The firms and drugs subject to today's FDA warning letters are:



Mallinckrodt Inc. Pharmaceuticals Group

Morphine Sulfate Concentrate Oral Solution 20 mg/mL

Boehringer Ingelheim Roxane Inc.

Roxanol Oral Solution, 20 mg/mL;
Roxicodone Tablets, 5 mg

Roxane Laboratories Inc.

Hydromorphone Hydrochloride Tablets, 2 mg and 4 mg

Glenmark Generics Inc.

Morphine Sulfate Tablets, 15 mg & 30 mg;
Morphine Sulfate Solution Immediate Release Concentrate, 20 mg/mL;
Morphine Sulfate Solution Immediate Release Oral Solution, 20 mg/5 mL

Lannett Company Inc.

Morphine Sulfate Solution Immediate Release 20 mg/mL;
Hydromorphone HCl Tablets, 2 mg and 4 mg

Lehigh Valley Technologies Inc.

Morphine Sulfate Tablets, 15 mg & 30 mg;
Morphine Sulfate Solution Concentrate, 20 mg/mL

Physicians Total Care Inc.

Morphine Sulfate Immediate Release Tablets, 30 mg;
Hydromorphone Tablets, 2 mg;
Hydromorphone Hydrochloride Tablets 4 mg

Xanodyne Pharmaceuticals Inc.

Roxanol Oral Solution, 20 mg/mL;
Roxicodone Tablets, 5 mg

Cody Laboratories Inc.

Morphine Sulfate Solution Immediate Release 20 mg/mL


Autor said that while some patients are taking the unapproved narcotics, there are plenty of approved brands of the same medications. She promised there will be no shortage of these important pain medications.

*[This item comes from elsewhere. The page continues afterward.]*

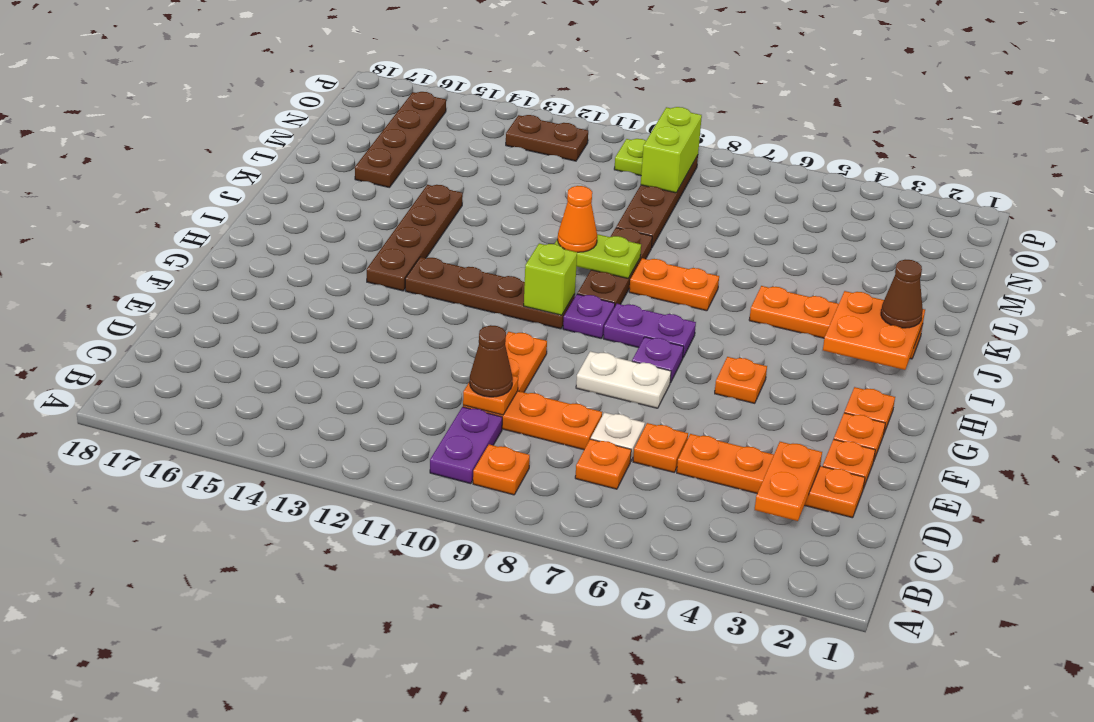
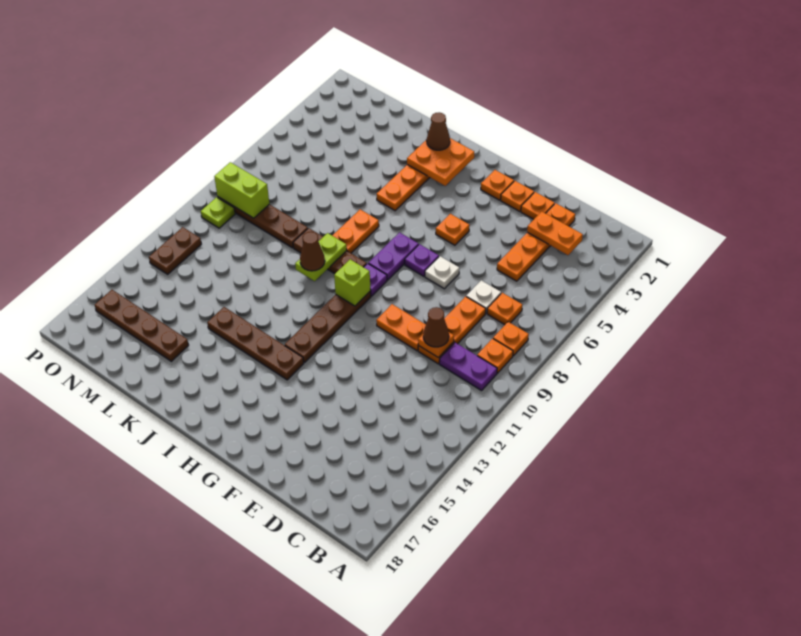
orange 1x1 plate [633,423,688,472] -> orange 1x1 plate moved to [493,322,529,356]
white 1x2 plate [576,351,671,408] -> white 1x1 plate [425,256,459,289]
orange 1x1 cone [558,186,597,252] -> brown 1x1 cone [300,232,325,271]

Many consumers take the unapproved drugs named in today's action. One of the tablets, Autor said, has more than half of the market for that particular medication.

Drug companies shouldn't be surprised. The FDA began its unapproved-drug crackdown in June 2006. Since then, Autor said, 200 firms and 900 drug products have been subject to FDA actions.

"There is no specific information on safety concerns," Autor said. "But lack of assurance of purity and quality raises questions. These manufacturers have not submitted data to FDA that guarantee the safety and purity of their products."